═════ Record extracts ═════

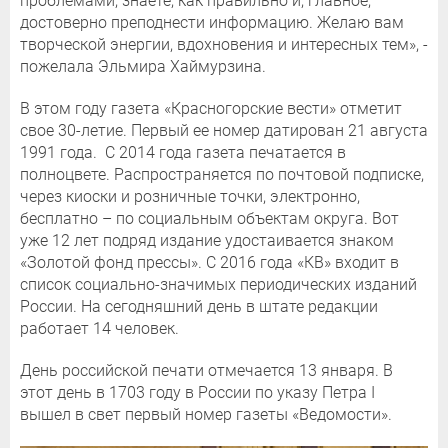
проблемами, знаете, как правильно и, главное,
достоверно преподнести информацию. Желаю вам
творческой энергии, вдохновения и интересных тем», -
пожелала Эльмира Хаймурзина.
В этом году газета «Красногорские вести» отметит
свое 30-летие. Первый ее номер датирован 21 августа
1991 года. С 2014 года газета печатается в
полноцвете. Распространяется по почтовой подписке,
через киоски и розничные точки, электронно,
бесплатно – по социальным объектам округа. Вот
уже 12 лет подряд издание удостаивается знаком
«Золотой фонд прессы». С 2016 года «КВ» входит в
список социально-значимых периодических изданий
России. На сегодняшний день в штате редакции
работает 14 человек.
День российской печати отмечается 13 января. В
этот день в 1703 году в России по указу Петра I
вышел в свет первый номер газеты «Ведомости».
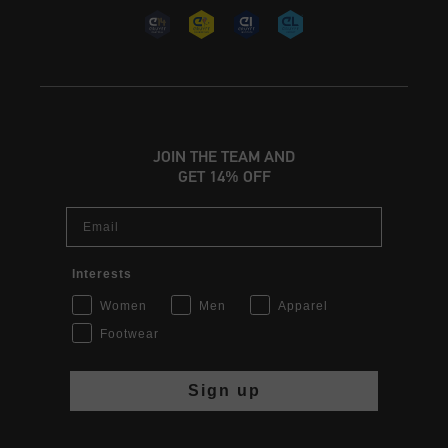
JOIN THE TEAM AND
GET 14% OFF
Email
Interests
Women
Men
Apparel
Footwear
Sign up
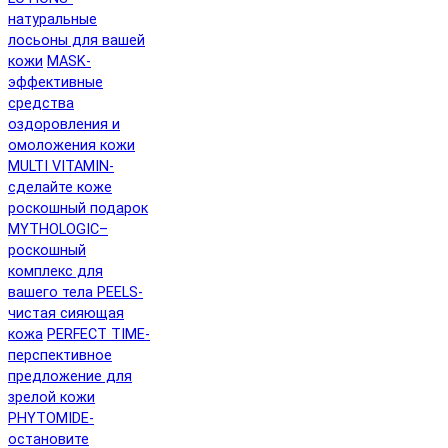
натуральные
лосьоны для вашей
кожи
MASK-
эффективные
средства
оздоровления и
омоложения кожи
MULTI VITAMIN-
сделайте коже
роскошный подарок
MYTHOLOGIC–
роскошный
комплекс для
вашего тела
PEELS-
чистая сияющая
кожа
PERFECT TIME-
перспективное
предложение для
зрелой кожи
PHYTOMIDE-
остановите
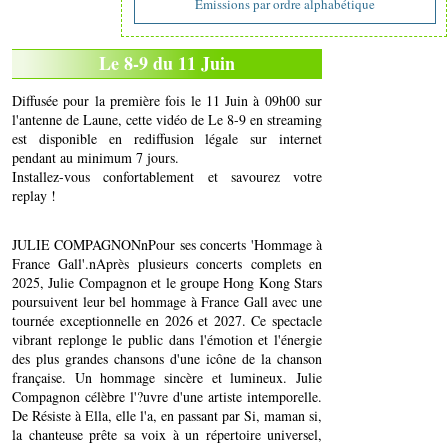
Emissions par ordre alphabétique
Le 8-9 du 11 Juin
Diffusée pour la première fois le 11 Juin à 09h00 sur
l'antenne de Laune, cette vidéo de Le 8-9 en streaming
est disponible en rediffusion légale sur internet
pendant au minimum 7 jours.
Installez-vous confortablement et savourez votre
replay !
JULIE COMPAGNONnPour ses concerts 'Hommage à
France Gall'.nAprès plusieurs concerts complets en
2025, Julie Compagnon et le groupe Hong Kong Stars
poursuivent leur bel hommage à France Gall avec une
tournée exceptionnelle en 2026 et 2027. Ce spectacle
vibrant replonge le public dans l'émotion et l'énergie
des plus grandes chansons d'une icône de la chanson
française. Un hommage sincère et lumineux. Julie
Compagnon célèbre l'?uvre d'une artiste intemporelle.
De Résiste à Ella, elle l'a, en passant par Si, maman si,
la chanteuse prête sa voix à un répertoire universel,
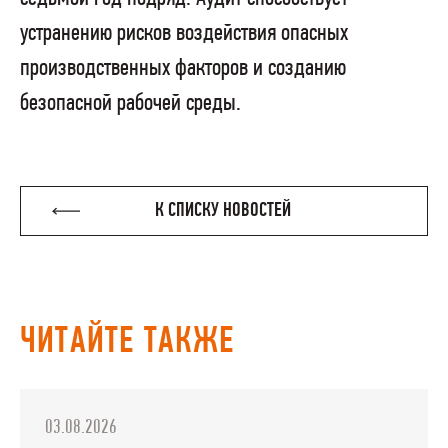
устранению рисков воздействия опасных
производственных факторов и созданию
безопасной рабочей среды.
К СПИСКУ НОВОСТЕЙ
ЧИТАЙТЕ ТАКЖЕ
03.08.2026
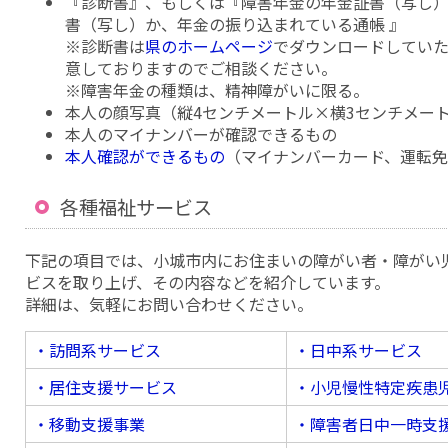
『診断書』、もしくは『障害年金の年金証書（写し
書（写し）か、年金の振り込まれている通帳 』
※診断書は
県のホームページ
でダウンロードしてい
意しておりますのでご相談ください。
※障害年金の種類は、精神障がいに限る。
本人の顔写真（縦4センチメートル×横3センチメー
本人のマイナンバーが確認できるもの
本人確認ができるもの
（マイナンバーカード、運転
各種福祉サービス
下記の項目では、小城市内にお住まいの障がい者・障がい
ビスを取り上げ、その内容などを紹介しています。
詳細は、気軽にお問い合わせください。
・訪問系サービス
・日中系サービス
・居住支援サービス
・小児慢性特定疾患
・移動支援事業
・障害者日中一時支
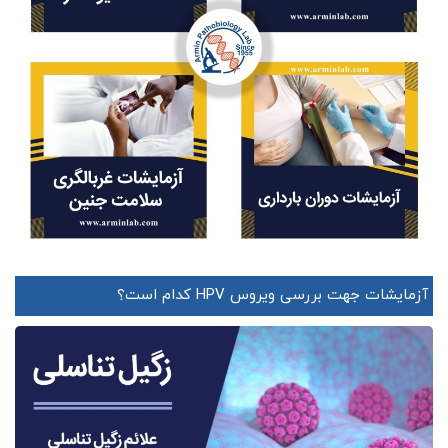
آزمایشات جهت بررسی ویروس HPV کدام است؟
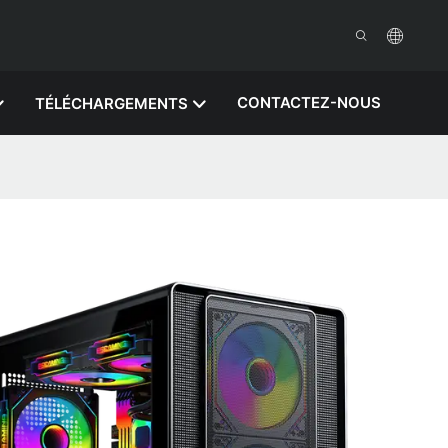
CONTACTEZ-NOUS
TÉLÉCHARGEMENTS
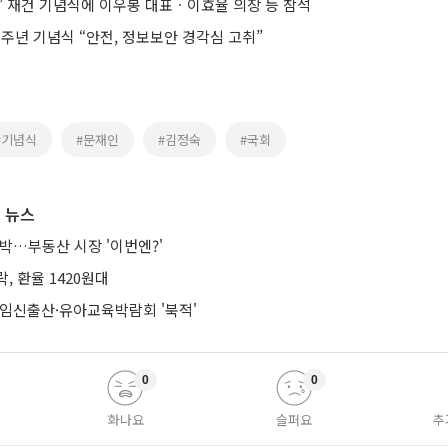
을’ 재건 기념식에 이우봉 대표ㆍ이효율 의장 등 참석
1주년 기념식 “안전, 정보보안 경각심 고취”
#기념식
#문재인
#김정숙
#국회
 뉴스
박…부동산 시장 '이번엔?'
락, 환율 1420원대
 임신출산·유아교육박람회 '북적'
0
0
화나요
슬퍼요
추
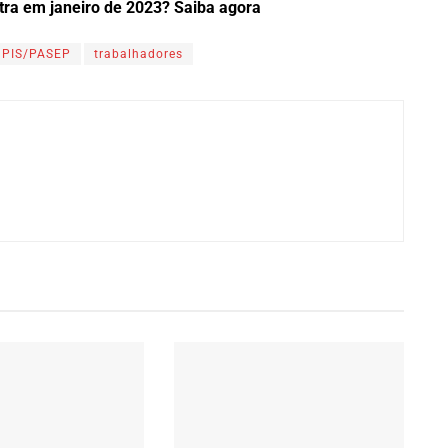
tra em janeiro de 2023? Saiba agora
PIS/PASEP
trabalhadores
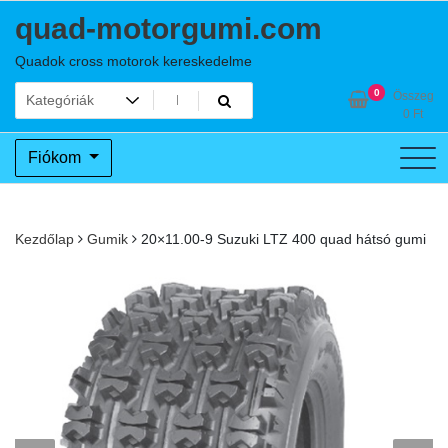
Skip
quad-motorgumi.com
to
content
Quadok cross motorok kereskedelme
0
Összeg
0
Ft
Fiókom
Kezdőlap
Gumik
20×11.00-9 Suzuki LTZ 400 quad hátsó gumi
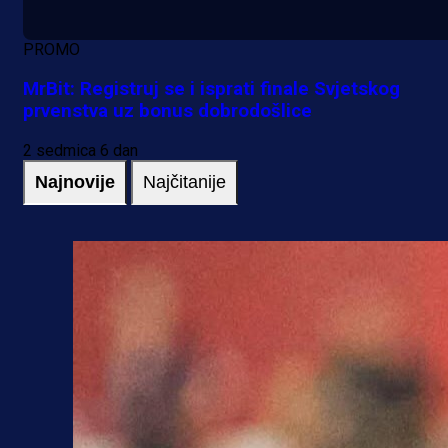
PROMO
MrBit: Registruj se i isprati finale Svjetskog
prvenstva uz bonus dobrodošlice
2 sedmica 6 dan
Najnovije
Najčitanije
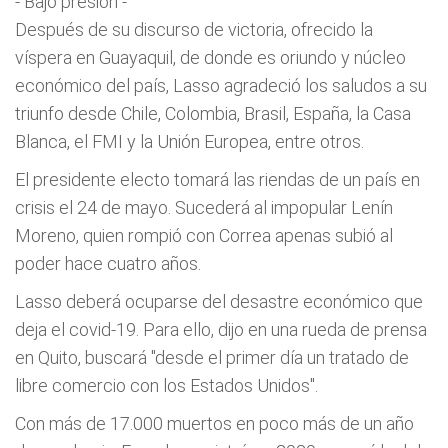
- Bajo presión -
Después de su discurso de victoria, ofrecido la
víspera en Guayaquil, de donde es oriundo y núcleo
económico del país, Lasso agradeció los saludos a su
triunfo desde Chile, Colombia, Brasil, España, la Casa
Blanca, el FMI y la Unión Europea, entre otros.
El presidente electo tomará las riendas de un país en
crisis el 24 de mayo. Sucederá al impopular Lenín
Moreno, quien rompió con Correa apenas subió al
poder hace cuatro años.
Lasso deberá ocuparse del desastre económico que
deja el covid-19. Para ello, dijo en una rueda de prensa
en Quito, buscará "desde el primer día un tratado de
libre comercio con los Estados Unidos".
Con más de 17.000 muertos en poco más de un año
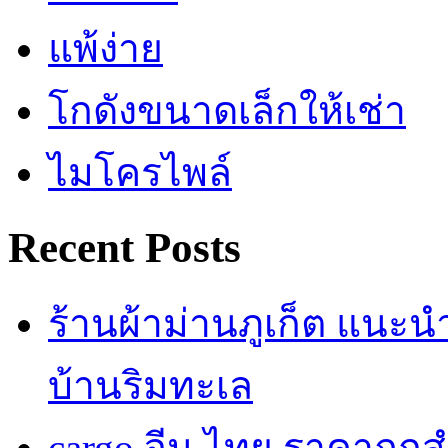
แพ้ง่าย
โกดังขนาดเล็กให้เช่า
ไมโครไพล์
Recent Posts
ร้านผ้าม่านภูเก็ต แนะ
บ้านริมทะเล
cargo จีน ไทย ราคาถูก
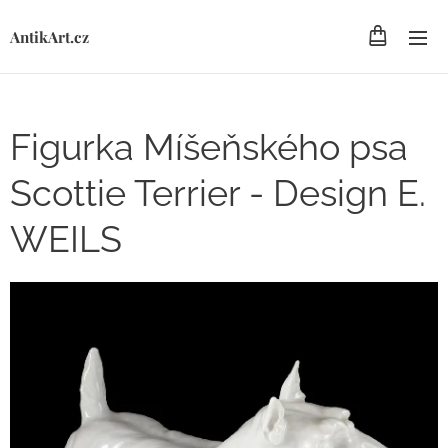
AntikArt.cz
Figurka Míšeňského psa
Scottie Terrier - Design E.
WEILS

═════

= Problem to work on =
Leave every picture out, and transcribe the data above exactly as it reads.

= Expected output =
проблемами, знаете, как правильно и, главное,
достоверно преподнести информацию. Желаю вам
творческой энергии, вдохновения и интересных тем», -
пожелала Эльмира Хаймурзина.
В этом году газета «Красногорские вести» отметит
свое 30-летие. Первый ее номер датирован 21 августа
1991 года. С 2014 года газета печатается в
полноцвете. Распространяется по почтовой подписке,
через киоски и розничные точки, электронно,
бесплатно – по социальным объектам округа. Вот
уже 12 лет подряд издание удостаивается знаком
«Золотой фонд прессы». С 2016 года «КВ» входит в
список социально-значимых периодических изданий
России. На сегодняшний день в штате редакции
работает 14 человек.
День российской печати отмечается 13 января. В
этот день в 1703 году в России по указу Петра I
вышел в свет первый номер газеты «Ведомости».
JOIN THE TEAM AND
GET 14% OFF
Email
Interests
Women
Men
Apparel
Footwear
Sign up
натуральные
лосьоны для вашей
кожи
MASK-
эффективные
средства
оздоровления и
омоложения кожи
MULTI VITAMIN-
сделайте коже
роскошный подарок
MYTHOLOGIC–
роскошный
комплекс для
вашего тела
PEELS-
чистая сияющая
кожа
PERFECT TIME-
перспективное
предложение для
зрелой кожи
PHYTOMIDE-
остановите
Emissions par ordre alphabétique
Le 8-9 du 11 Juin
Diffusée pour la première fois le 11 Juin à 09h00 sur
l'antenne de Laune, cette vidéo de Le 8-9 en streaming
est disponible en rediffusion légale sur internet
pendant au minimum 7 jours.
Installez-vous confortablement et savourez votre
replay !
JULIE COMPAGNONnPour ses concerts 'Hommage à
France Gall'.nAprès plusieurs concerts complets en
2025, Julie Compagnon et le groupe Hong Kong Stars
poursuivent leur bel hommage à France Gall avec une
tournée exceptionnelle en 2026 et 2027. Ce spectacle
vibrant replonge le public dans l'émotion et l'énergie
des plus grandes chansons d'une icône de la chanson
française. Un hommage sincère et lumineux. Julie
Compagnon célèbre l'?uvre d'une artiste intemporelle.
De Résiste à Ella, elle l'a, en passant par Si, maman si,
la chanteuse prête sa voix à un répertoire universel,
устранению рисков воздействия опасных
производственных факторов и созданию
безопасной рабочей среды.
К СПИСКУ НОВОСТЕЙ
ЧИТАЙТЕ ТАКЖЕ
03.08.2026
『診断書』、もしくは『障害年金の年金証書（写し
書（写し）か、年金の振り込まれている通帳 』
※診断書は
県のホームページ
でダウンロードしてい
意しておりますのでご相談ください。
※障害年金の種類は、精神障がいに限る。
本人の顔写真（縦4センチメートル×横3センチメー
本人のマイナンバーが確認できるもの
本人確認ができるもの
（マイナンバーカード、運転
各種福祉サービス
下記の項目では、小城市内にお住まいの障がい者・障がい
ビスを取り上げ、その内容などを紹介しています。
詳細は、気軽にお問い合わせください。
・訪問系サービス
・日中系サービス
・居住支援サービス
・小児慢性特定疾患
・移動支援事業
・障害者日中一時支
آزمایشات جهت بررسی ویروس HPV کدام است؟
CONTACTEZ-NOUS
TÉLÉCHARGEMENTS
을’ 재건 기념식에 이우봉 대표ㆍ이효율 의장 등 참석
1주년 기념식 “안전, 정보보안 경각심 고취”
#기념식
#문재인
#김정숙
#국회
 뉴스
박…부동산 시장 '이번엔?'
락, 환율 1420원대
 임신출산·유아교육박람회 '북적'
0
0
화나요
슬퍼요
추
tra em janeiro de 2023? Saiba agora
PIS/PASEP
trabalhadores
Skip
quad-motorgumi.com
to
content
Quadok cross motorok kereskedelme
0
Összeg
0
Ft
Fiókom
Kezdőlap
Gumik
20×11.00-9 Suzuki LTZ 400 quad hátsó gumi
PROMO
MrBit: Registruj se i isprati finale Svjetskog
prvenstva uz bonus dobrodošlice
2 sedmica 6 dan
Najnovije
Najčitanije
- Bajo presión -
Después de su discurso de victoria, ofrecido la
víspera en Guayaquil, de donde es oriundo y núcleo
económico del país, Lasso agradeció los saludos a su
triunfo desde Chile, Colombia, Brasil, España, la Casa
Blanca, el FMI y la Unión Europea, entre otros.
El presidente electo tomará las riendas de un país en
crisis el 24 de mayo. Sucederá al impopular Lenín
Moreno, quien rompió con Correa apenas subió al
poder hace cuatro años.
Lasso deberá ocuparse del desastre económico que
deja el covid-19. Para ello, dijo en una rueda de prensa
en Quito, buscará "desde el primer día un tratado de
libre comercio con los Estados Unidos".
Con más de 17.000 muertos en poco más de un año
แพ้ง่าย
โกดังขนาดเล็กให้เช่า
ไมโครไพล์
Recent Posts
ร้านผ้าม่านภูเก็ต แนะ
บ้านริมทะเล
cargo จีน ไทย ราคาถูก
AntikArt.cz
Figurka Míšeňského psa
Scottie Terrier - Design E.
WEILS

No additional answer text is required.